03/31/2025, 10:15 AM

Hi, I'm using NHITS with a configuration that performs well (tuned via Optuna). When I run cross-validation without prediction intervals, the results look good. However, as soon as I add prediction intervals, I have to set refit=True. At that point the model performance drops drastically, like the forecasts become flat lines even though I'm using the exact same config. Why is this and what can I do to mitigate this?

Jonghyun Yun

04/09/2025, 5:14 PM

Hi Team, I have multiple time series with different scale and different seasonality. Which neural-forecast will be ideal for this purpose?

Raj Puneeth

04/10/2025, 9:19 PM

Hi Team, I'm new to neuralforecast, am trying to do a POC on how effective global models are for our use-case, I have around 400 TS in my POC at monthly grain ~10 yrs of history for most. The scale is large(50K to 100K) for a small set of time series and the remaining TS scale ranges from 100s to a few k's. I'm exploring nbeats and nbeatsx(with statics exogs only) and below are a few things I have tried to improve the performance against a baseline of robust ensemble method using multiple statistical models. The results are promising and are on par with baseline especially nbeats/x are doing well with the trend. The issue I'm having is with seasonality. The TS I have are quite volatile and the seasonality produced by nbeats is very muted even in cases where seasonality is consistent and very evident to naked eye and these leads to poor performance especially on those TS with larger scale.
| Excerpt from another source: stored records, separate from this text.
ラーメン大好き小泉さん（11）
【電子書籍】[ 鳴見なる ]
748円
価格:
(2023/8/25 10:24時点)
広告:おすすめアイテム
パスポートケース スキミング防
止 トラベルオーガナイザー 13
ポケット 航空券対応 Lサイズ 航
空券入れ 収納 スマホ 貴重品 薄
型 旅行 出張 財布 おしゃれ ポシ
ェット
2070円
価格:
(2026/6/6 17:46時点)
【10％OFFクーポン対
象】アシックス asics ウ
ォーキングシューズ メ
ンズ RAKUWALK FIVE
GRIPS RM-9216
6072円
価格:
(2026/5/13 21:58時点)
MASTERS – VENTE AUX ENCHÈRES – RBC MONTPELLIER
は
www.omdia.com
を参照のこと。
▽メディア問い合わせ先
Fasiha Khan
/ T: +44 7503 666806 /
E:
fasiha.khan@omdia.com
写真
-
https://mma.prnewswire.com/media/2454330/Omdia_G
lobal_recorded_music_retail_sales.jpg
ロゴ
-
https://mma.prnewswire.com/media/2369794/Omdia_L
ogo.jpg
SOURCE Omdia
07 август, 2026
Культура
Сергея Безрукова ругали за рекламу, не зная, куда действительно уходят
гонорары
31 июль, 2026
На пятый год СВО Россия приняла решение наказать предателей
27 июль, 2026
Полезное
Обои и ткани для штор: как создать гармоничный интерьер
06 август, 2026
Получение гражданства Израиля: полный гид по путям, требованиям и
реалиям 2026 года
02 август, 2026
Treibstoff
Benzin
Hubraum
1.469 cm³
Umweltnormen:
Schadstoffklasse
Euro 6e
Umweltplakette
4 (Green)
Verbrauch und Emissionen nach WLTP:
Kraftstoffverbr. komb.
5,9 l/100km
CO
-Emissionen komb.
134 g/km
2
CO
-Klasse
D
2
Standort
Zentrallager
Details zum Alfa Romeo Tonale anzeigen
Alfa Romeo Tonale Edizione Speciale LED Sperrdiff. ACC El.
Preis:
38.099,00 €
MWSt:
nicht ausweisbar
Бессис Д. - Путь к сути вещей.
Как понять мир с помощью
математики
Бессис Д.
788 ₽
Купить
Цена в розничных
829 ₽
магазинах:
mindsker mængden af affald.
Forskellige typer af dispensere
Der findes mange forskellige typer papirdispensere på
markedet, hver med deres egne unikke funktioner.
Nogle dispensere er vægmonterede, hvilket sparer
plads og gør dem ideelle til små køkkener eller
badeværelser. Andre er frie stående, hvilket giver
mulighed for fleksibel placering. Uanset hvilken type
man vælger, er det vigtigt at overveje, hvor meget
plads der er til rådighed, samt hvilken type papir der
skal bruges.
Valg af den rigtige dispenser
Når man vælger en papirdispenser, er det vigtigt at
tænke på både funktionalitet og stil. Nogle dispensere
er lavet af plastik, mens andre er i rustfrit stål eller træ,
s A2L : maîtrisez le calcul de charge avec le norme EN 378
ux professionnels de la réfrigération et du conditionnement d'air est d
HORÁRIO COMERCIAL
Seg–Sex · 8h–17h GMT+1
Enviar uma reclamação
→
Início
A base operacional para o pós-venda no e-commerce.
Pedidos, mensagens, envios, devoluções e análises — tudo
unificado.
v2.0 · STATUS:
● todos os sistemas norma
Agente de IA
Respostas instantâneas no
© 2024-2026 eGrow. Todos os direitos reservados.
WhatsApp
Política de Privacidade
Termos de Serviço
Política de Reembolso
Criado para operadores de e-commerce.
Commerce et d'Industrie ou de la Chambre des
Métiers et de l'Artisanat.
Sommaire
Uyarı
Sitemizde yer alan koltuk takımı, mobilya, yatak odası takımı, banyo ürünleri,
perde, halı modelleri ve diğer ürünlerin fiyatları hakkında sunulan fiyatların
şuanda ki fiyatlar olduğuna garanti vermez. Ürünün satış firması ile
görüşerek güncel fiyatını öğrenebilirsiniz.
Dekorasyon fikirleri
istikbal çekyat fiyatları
Thing I tried as follows: I'm using Optuna for hparam tuning, TPE sampler Optimizer: adamw seems to work well loss:huberMQloss, using median loss with 5 fold cv, delta I've tried range of values between 0 to 1 and a few other values like 5,10, etc.. Normalization: revin and minimax were helpful in improving accuracy Stacks: Seeing Improved performance with Trend and seasonality stacks so only sticking with those. mlp units: range from 32 to 256 MLP units per layer ( 1 to 5 layers) per block,(3 to 5 layers with 32 units) are picked mostly by optuna. no blocks: range from 2 to 8, 4 to 7 mostly picked in tuning. no stacks: range from 1 to 6(used Identity stack as the last stack for odd numbered stacks). 4 and above mostly picked by optuna harmonics: range from 2 to 18(optuna picks 10 and above most times) poly: 1 to 3, backast_length: 2x is mostly picked by optuna for a 12 month forecast horizon. batch_size: tried 32, 64, 128 max_steps: 500 shared_weight: True is picked by optuna mostly dropout_prob_theta: errors out, don't think the param is implemented for nbeats/x? Let me know what else I can try to improve seasonality? or improve generalization? Should I try any other models? Thanks in Advance!!

Jan

04/11/2025, 11:34 PM

I have a question about how I should be thinking about

step_size

when using the LSTM. Say I need to predict the next 24 hours every hour and I want to use the last 48 hours to do so, and I have future exogenous features that change every hour (for example weather forecasts), and turn into actuals when the time passes beyond the present. My data frame right now consists of non-overlapping windows of 72 steps long, where the first 48 steps are mostly duplicates, as the actual values of the exogenous features changes only one step at the time. So I'm basically using

input_size=48

horizon=24

and

step_size=72

when training an LSTM. However, I'm not sure that I'm doing this right as it seems like the model trains very poorly even though there's a lot of data (for example, the forecasted values rarely start from the last known values), and the predictions on a future hold-out set are very poor. Am I doing the windowing correctly? Or should I be feeding only 25 hour windows to the model (so

input_size=1

horizon=24

and

step_size=25

) where the first row are the latest actuals and have the LSTM do the tracking of the past? And is this different for other architectures such as NHITS?